HOW TO COMPLETE THIS TASK: The entries below contain a line with "cell phone: none" and a line with "coffee cup: present". Quote exactly those two lines and all lines between them.

EXERCISE INPUT:
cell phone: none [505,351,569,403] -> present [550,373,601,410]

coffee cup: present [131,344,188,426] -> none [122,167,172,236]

...

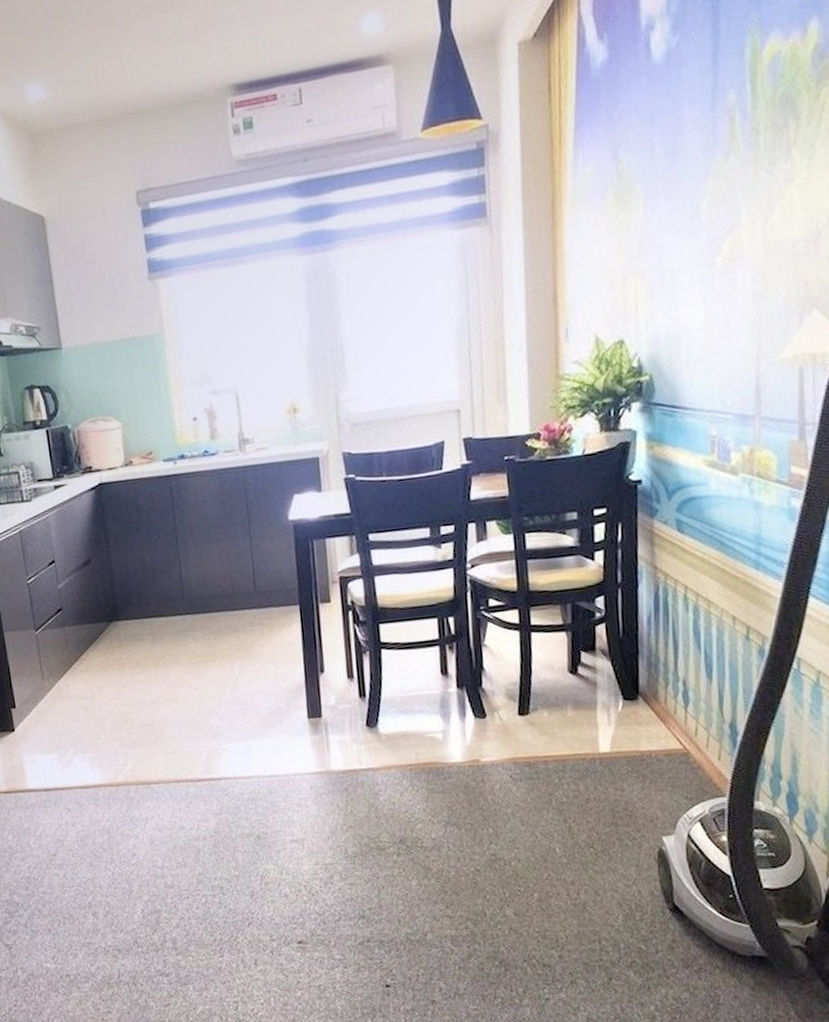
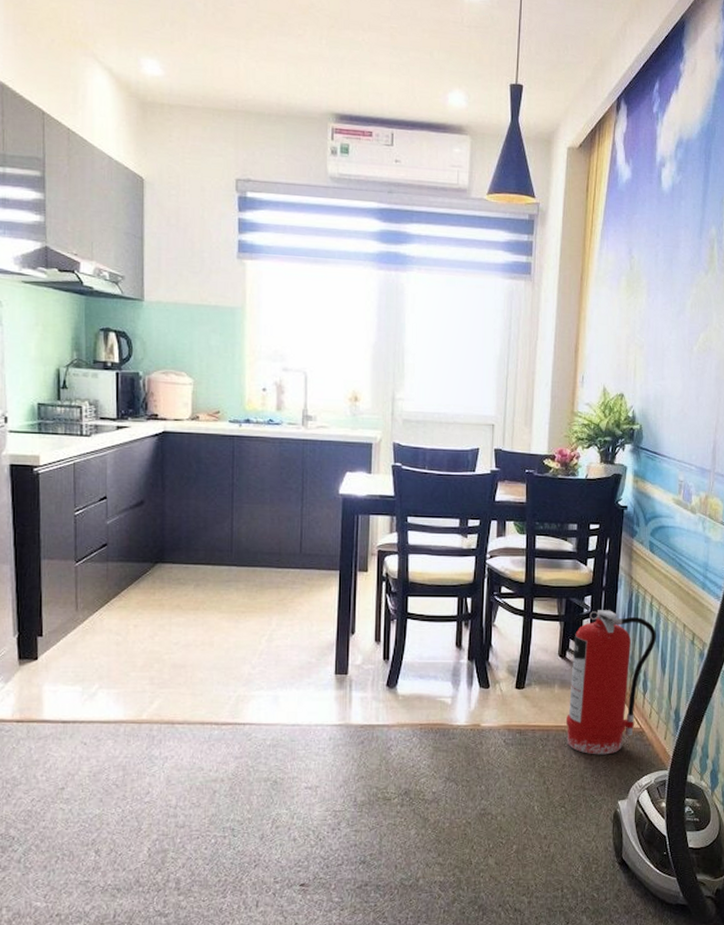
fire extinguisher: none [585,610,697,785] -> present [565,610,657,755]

ANSWER TO THIS PROBLEM:
cell phone: none [505,351,569,403] -> present [550,373,601,410]

coffee cup: present [131,344,188,426] -> none [122,167,172,236]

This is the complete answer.